Model Evaluation in Embodied Intelligence

The evaluation of VLA models relies on standardized benchmarks to assess scalability, generalization, and lifelong learning capabilities. Key datasets include LIBERO and Open X-Embodiment, which provide diverse tasks and high-quality demonstrations for rigorous testing. LIBERO focuses on knowledge transfer in manipulation, with metrics like forward transfer, backward transfer, and success rate area under the curve. Evaluations on LIBERO show that continuous action models, particularly those using flow matching and diffusion strategies, achieve higher average success rates than discrete models, with OpenVLA-OFT leading at 95.4%. Open X-Embodiment emphasizes cross-robot generalization, where continuous models like 0π attain 70.1% success, outperforming discrete counterparts such as RT-2-X at 60.7%. These results underscore the importance of advanced generation strategies in enhancing the performance of embodied robots, though disparities in model architecture and training data highlight the need for further optimization in embodied intelligence applications.

Challenges and Opportunities in Embodied Intelligence

The advancement of VLA models for embodied intelligence faces several challenges while presenting exciting opportunities for future research.
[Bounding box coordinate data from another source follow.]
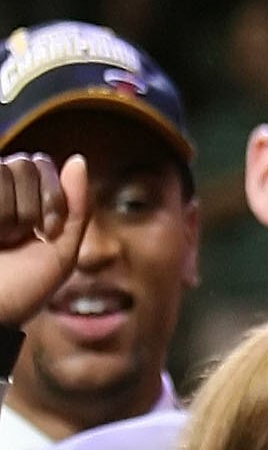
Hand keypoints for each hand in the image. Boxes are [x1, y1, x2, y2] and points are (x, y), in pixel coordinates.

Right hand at [0, 152, 89, 330]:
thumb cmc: (20, 290)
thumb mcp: (60, 252)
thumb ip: (76, 207)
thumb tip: (77, 159)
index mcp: (19, 202)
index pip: (41, 165)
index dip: (52, 196)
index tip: (49, 231)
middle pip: (25, 164)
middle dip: (32, 206)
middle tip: (20, 238)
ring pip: (4, 170)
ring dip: (10, 214)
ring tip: (0, 240)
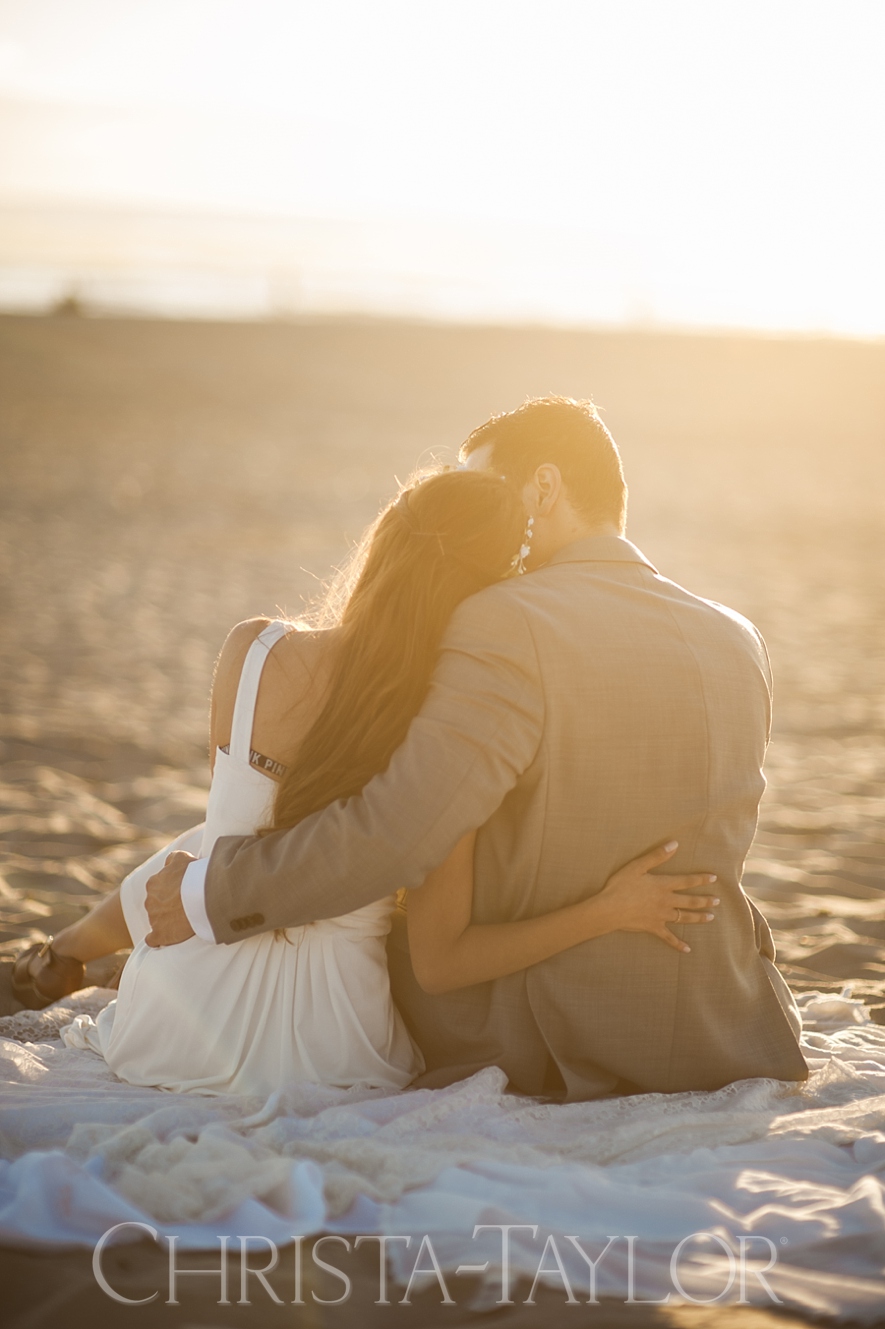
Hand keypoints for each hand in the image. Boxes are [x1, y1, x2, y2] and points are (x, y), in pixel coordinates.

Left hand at [144, 851, 196, 947]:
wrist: (201, 897)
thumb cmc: (193, 877)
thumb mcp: (183, 858)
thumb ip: (173, 858)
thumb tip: (169, 861)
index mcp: (153, 883)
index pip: (158, 887)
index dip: (170, 890)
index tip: (182, 893)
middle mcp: (150, 901)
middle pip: (156, 904)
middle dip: (167, 905)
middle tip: (184, 906)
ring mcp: (153, 918)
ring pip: (156, 920)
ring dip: (166, 920)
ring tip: (183, 921)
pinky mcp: (160, 934)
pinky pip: (153, 939)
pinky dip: (157, 939)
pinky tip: (165, 938)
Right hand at [597, 841, 718, 953]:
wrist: (609, 909)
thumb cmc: (620, 885)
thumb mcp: (637, 866)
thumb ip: (657, 856)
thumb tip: (675, 844)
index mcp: (663, 885)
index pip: (687, 881)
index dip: (701, 879)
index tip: (714, 878)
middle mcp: (666, 902)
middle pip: (690, 901)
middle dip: (705, 901)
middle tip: (717, 901)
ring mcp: (661, 916)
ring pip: (684, 918)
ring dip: (698, 918)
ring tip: (711, 917)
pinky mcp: (653, 928)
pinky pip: (669, 938)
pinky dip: (678, 944)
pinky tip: (687, 949)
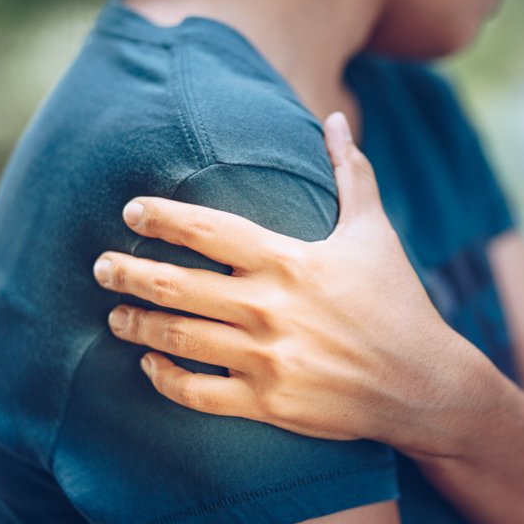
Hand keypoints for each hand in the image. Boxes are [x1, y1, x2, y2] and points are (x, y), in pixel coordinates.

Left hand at [92, 113, 480, 453]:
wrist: (423, 383)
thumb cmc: (398, 303)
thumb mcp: (376, 233)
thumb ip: (350, 174)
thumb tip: (337, 120)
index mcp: (290, 261)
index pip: (207, 230)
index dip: (161, 217)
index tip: (131, 212)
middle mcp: (270, 308)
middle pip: (174, 284)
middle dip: (126, 271)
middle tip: (100, 265)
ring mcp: (266, 359)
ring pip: (177, 338)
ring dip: (136, 323)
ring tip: (115, 313)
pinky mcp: (268, 403)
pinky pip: (196, 393)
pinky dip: (164, 379)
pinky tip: (150, 366)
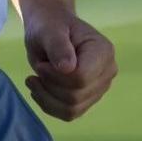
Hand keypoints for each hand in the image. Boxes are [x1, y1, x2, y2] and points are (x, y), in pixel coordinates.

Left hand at [23, 3, 116, 121]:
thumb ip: (57, 46)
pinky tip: (38, 89)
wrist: (50, 30)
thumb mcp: (48, 30)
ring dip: (46, 97)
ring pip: (72, 109)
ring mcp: (100, 88)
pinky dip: (49, 105)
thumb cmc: (49, 26)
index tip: (41, 64)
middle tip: (38, 68)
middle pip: (75, 96)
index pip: (81, 78)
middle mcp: (107, 72)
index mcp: (103, 51)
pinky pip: (68, 114)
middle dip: (49, 85)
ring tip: (34, 79)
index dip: (55, 76)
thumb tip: (67, 68)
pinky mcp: (88, 100)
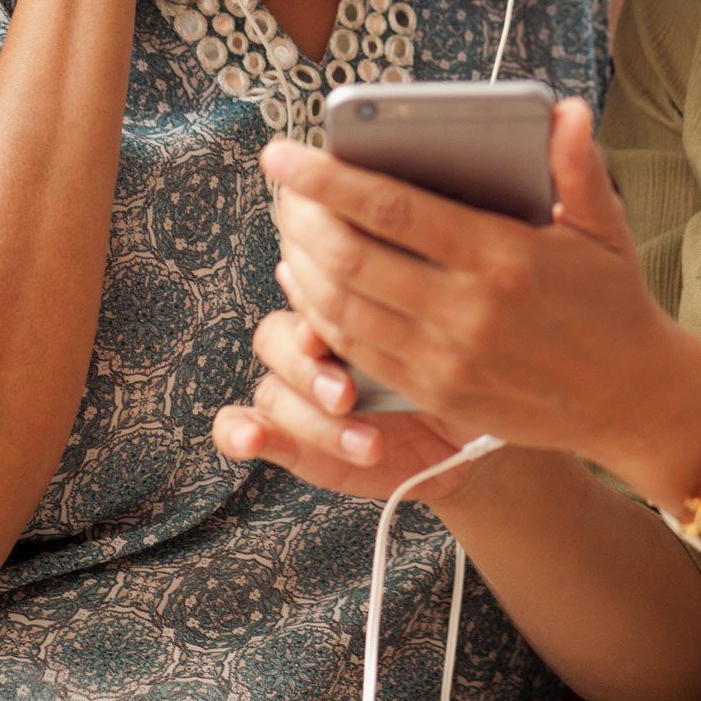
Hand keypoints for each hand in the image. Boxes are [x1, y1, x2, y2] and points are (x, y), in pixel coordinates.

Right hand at [210, 309, 490, 503]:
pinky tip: (253, 440)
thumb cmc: (455, 373)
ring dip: (309, 419)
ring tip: (368, 444)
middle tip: (347, 395)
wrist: (461, 439)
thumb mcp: (443, 341)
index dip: (311, 314)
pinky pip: (239, 427)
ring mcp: (294, 390)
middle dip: (309, 370)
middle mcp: (310, 343)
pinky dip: (239, 432)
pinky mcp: (286, 436)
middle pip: (276, 338)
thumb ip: (407, 308)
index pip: (304, 295)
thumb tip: (383, 257)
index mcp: (341, 307)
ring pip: (271, 390)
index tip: (329, 338)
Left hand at [257, 100, 688, 467]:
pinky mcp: (437, 393)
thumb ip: (578, 165)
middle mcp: (466, 311)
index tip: (283, 155)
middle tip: (280, 189)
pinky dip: (322, 316)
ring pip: (343, 309)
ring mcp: (446, 359)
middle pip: (351, 259)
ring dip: (301, 267)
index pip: (392, 208)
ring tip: (289, 230)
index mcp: (502, 256)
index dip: (327, 180)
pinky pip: (358, 352)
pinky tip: (311, 284)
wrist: (631, 398)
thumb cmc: (614, 298)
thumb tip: (563, 109)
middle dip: (300, 219)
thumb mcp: (606, 226)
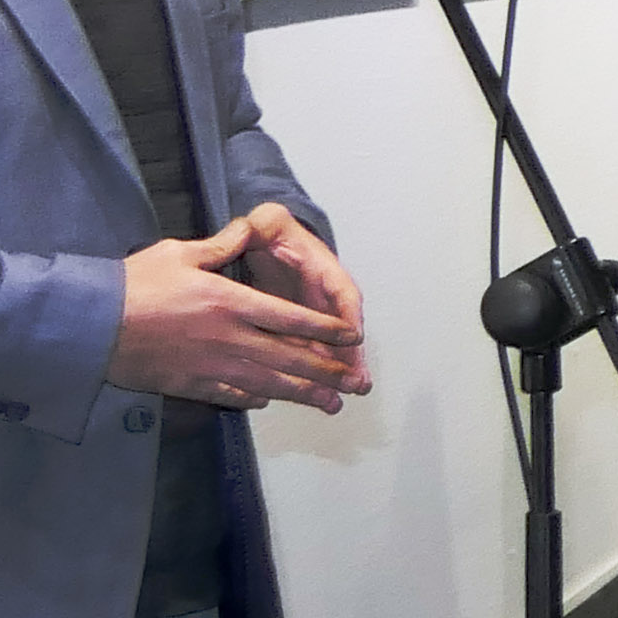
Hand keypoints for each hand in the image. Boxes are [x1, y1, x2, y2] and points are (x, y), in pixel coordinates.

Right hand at [112, 205, 370, 409]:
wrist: (87, 325)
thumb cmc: (132, 283)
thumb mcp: (178, 253)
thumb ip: (221, 246)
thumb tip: (250, 227)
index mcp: (230, 302)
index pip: (291, 318)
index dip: (326, 329)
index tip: (351, 336)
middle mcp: (228, 337)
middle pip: (290, 358)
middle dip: (327, 371)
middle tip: (355, 383)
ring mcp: (210, 365)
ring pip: (269, 383)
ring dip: (303, 394)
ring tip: (330, 403)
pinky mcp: (189, 383)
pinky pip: (232, 394)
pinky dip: (256, 398)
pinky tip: (271, 400)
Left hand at [229, 208, 371, 397]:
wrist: (268, 241)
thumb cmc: (271, 232)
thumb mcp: (266, 222)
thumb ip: (262, 224)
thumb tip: (259, 224)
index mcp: (321, 268)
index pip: (341, 292)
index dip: (347, 315)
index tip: (354, 335)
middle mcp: (324, 295)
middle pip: (342, 329)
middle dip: (350, 356)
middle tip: (357, 380)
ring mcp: (315, 313)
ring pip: (329, 346)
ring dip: (338, 370)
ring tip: (346, 394)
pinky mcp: (300, 328)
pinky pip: (310, 351)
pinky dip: (314, 372)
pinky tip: (315, 393)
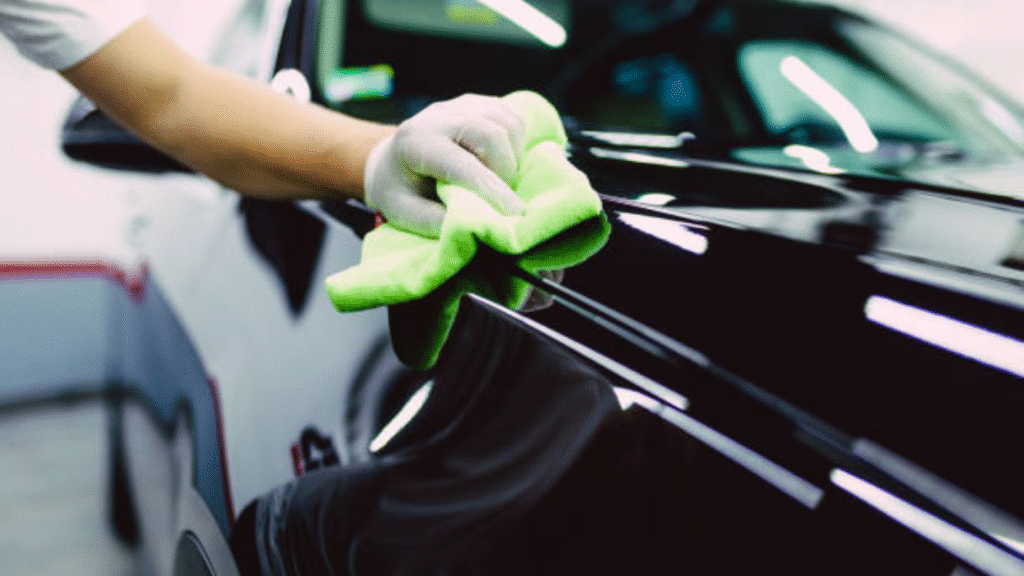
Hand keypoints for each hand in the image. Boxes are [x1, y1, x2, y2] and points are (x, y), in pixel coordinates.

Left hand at [363, 94, 526, 236]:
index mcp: (415, 142)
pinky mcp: (479, 103)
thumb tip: (472, 224)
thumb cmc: (399, 190)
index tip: (514, 214)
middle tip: (496, 196)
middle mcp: (438, 116)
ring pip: (508, 125)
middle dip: (505, 171)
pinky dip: (516, 144)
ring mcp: (460, 105)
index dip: (492, 191)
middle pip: (492, 134)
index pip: (463, 165)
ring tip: (495, 179)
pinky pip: (513, 119)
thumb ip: (433, 221)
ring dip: (513, 158)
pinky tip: (499, 161)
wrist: (390, 161)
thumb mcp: (403, 213)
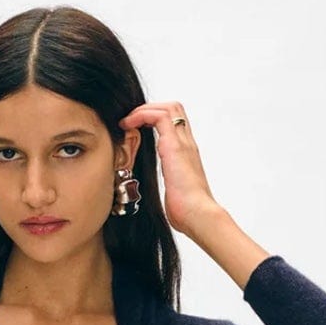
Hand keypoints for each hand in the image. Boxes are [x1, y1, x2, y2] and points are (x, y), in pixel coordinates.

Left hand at [116, 101, 221, 236]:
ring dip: (144, 109)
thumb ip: (171, 184)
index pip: (175, 123)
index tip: (136, 128)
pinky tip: (128, 125)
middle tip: (131, 120)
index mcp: (187, 154)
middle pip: (173, 108)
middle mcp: (187, 144)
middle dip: (150, 108)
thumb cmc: (187, 212)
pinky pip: (159, 116)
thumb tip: (168, 193)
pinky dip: (141, 115)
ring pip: (167, 108)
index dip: (155, 118)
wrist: (198, 216)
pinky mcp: (174, 146)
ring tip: (127, 121)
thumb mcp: (176, 193)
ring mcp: (182, 143)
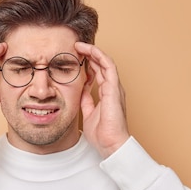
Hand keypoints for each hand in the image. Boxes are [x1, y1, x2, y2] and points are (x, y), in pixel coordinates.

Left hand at [75, 42, 129, 157]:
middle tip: (76, 47)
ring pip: (105, 62)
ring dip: (93, 51)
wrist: (110, 144)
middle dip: (89, 54)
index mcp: (107, 94)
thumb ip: (86, 101)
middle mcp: (113, 88)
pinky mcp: (114, 88)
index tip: (77, 58)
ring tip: (80, 45)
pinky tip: (89, 50)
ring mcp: (115, 87)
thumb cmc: (103, 134)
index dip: (88, 63)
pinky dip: (99, 56)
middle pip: (101, 65)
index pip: (99, 73)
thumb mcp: (89, 113)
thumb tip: (80, 91)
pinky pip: (108, 66)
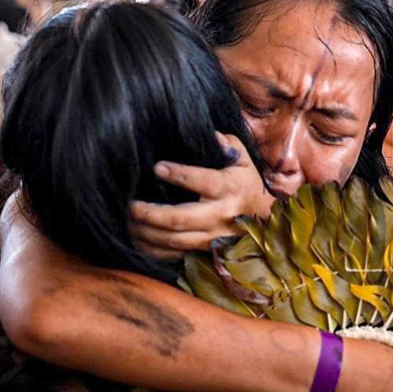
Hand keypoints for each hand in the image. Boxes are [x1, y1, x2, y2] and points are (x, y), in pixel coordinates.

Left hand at [129, 133, 274, 259]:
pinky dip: (152, 250)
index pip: (203, 181)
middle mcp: (219, 215)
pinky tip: (136, 239)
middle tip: (131, 204)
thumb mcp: (244, 161)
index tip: (157, 167)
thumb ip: (229, 145)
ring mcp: (211, 237)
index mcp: (229, 188)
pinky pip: (174, 255)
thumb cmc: (246, 185)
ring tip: (128, 221)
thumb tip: (213, 136)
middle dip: (151, 213)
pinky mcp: (204, 251)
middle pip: (180, 219)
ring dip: (147, 232)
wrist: (264, 221)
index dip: (179, 175)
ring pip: (174, 240)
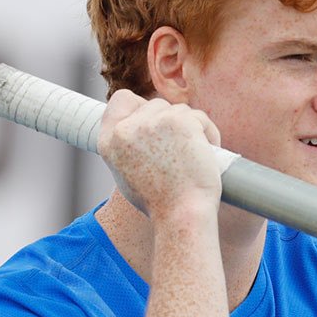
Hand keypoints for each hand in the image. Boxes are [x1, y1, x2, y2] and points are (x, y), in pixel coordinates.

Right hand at [97, 89, 222, 217]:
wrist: (181, 216)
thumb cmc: (160, 204)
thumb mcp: (127, 174)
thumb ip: (129, 147)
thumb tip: (140, 126)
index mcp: (108, 141)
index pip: (122, 100)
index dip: (141, 107)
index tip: (155, 122)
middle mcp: (126, 129)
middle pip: (156, 105)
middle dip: (171, 123)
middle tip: (180, 151)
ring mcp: (152, 123)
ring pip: (179, 110)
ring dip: (191, 128)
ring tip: (194, 157)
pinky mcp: (180, 121)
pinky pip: (199, 117)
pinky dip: (208, 133)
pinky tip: (207, 154)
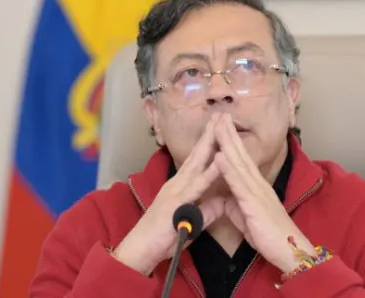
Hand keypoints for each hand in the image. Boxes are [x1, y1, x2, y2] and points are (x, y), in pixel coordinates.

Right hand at [112, 115, 229, 276]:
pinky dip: (208, 173)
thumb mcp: (191, 222)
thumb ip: (206, 210)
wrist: (142, 248)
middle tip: (221, 115)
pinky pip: (196, 186)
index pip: (198, 161)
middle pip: (197, 155)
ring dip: (209, 144)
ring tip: (220, 127)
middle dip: (210, 135)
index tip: (220, 128)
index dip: (209, 144)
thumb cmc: (163, 237)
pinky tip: (218, 162)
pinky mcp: (177, 202)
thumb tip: (222, 201)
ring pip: (197, 163)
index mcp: (181, 186)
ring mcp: (176, 190)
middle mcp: (178, 183)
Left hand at [212, 116, 312, 273]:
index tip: (222, 123)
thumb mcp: (247, 216)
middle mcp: (257, 183)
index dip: (231, 140)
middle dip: (229, 132)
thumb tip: (225, 197)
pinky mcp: (254, 204)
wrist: (290, 251)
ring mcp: (256, 191)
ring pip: (239, 162)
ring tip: (218, 124)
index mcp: (256, 185)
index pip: (241, 157)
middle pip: (240, 153)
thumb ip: (236, 203)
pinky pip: (239, 184)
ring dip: (227, 142)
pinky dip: (228, 168)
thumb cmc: (269, 235)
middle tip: (220, 112)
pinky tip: (219, 156)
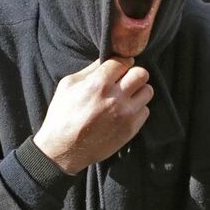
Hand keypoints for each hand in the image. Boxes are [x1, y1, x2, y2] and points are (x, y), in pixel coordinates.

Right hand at [33, 58, 153, 174]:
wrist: (62, 150)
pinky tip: (124, 111)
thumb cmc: (62, 116)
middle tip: (125, 80)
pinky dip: (137, 109)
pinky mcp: (131, 129)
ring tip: (126, 96)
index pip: (123, 61)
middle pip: (141, 73)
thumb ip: (90, 70)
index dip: (121, 62)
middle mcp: (115, 98)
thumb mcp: (68, 85)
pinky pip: (145, 110)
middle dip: (133, 74)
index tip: (119, 67)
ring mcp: (125, 114)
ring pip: (147, 91)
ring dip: (138, 91)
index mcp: (98, 84)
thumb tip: (106, 59)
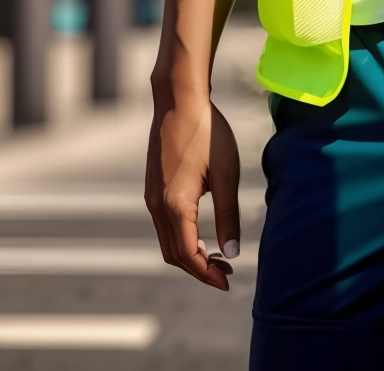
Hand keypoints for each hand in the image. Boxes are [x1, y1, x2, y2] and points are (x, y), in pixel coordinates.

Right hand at [145, 93, 241, 290]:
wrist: (179, 100)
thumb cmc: (206, 133)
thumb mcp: (225, 174)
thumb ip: (228, 216)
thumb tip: (232, 252)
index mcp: (174, 206)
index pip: (189, 255)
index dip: (207, 274)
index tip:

Key issues include the integration with world models to enable predictive planning, breaking from reactive control toward long-horizon task execution. Additionally, the shift from traditional modular robotics to end-to-end VLA paradigms offers improved generalization but requires addressing real-time efficiency constraints. Emerging techniques like parallel decoding and action token compression, as seen in Groot N1 and 0π-Fast, aim to achieve 100 Hz control speeds, facilitating deployment on resource-constrained embodied robots. Cross-embodiment generalization seeks to develop robot-agnostic policies through abstract action representations, allowing skill transfer across diverse platforms with minimal calibration. Safety and reliability in open-world environments remain critical, with current systems struggling with perception robustness and collision prediction accuracy. Computational and energy demands also pose barriers, particularly for edge devices, necessitating model compression and hardware co-design. By tackling these challenges, the field can unlock new potentials in embodied intelligence, creating agents that learn, adapt, and collaborate safely in complex physical settings.

Conclusion

In summary, Vision-Language-Action models represent a pivotal advancement in embodied intelligence, bridging multimodal understanding with physical action through innovative representation and generation strategies. The evolution from discrete tokenization to continuous probability modeling and hybrid approaches highlights a continuous pursuit of balance between precision, diversity, and efficiency. As research progresses, the integration of world models, efficient generation techniques, and cross-embodiment frameworks will drive the development of more general, robust, and deployable embodied robots. This survey provides a comprehensive foundation for future work, emphasizing the critical role of action representation and generation in realizing the full potential of embodied intelligence in real-world applications.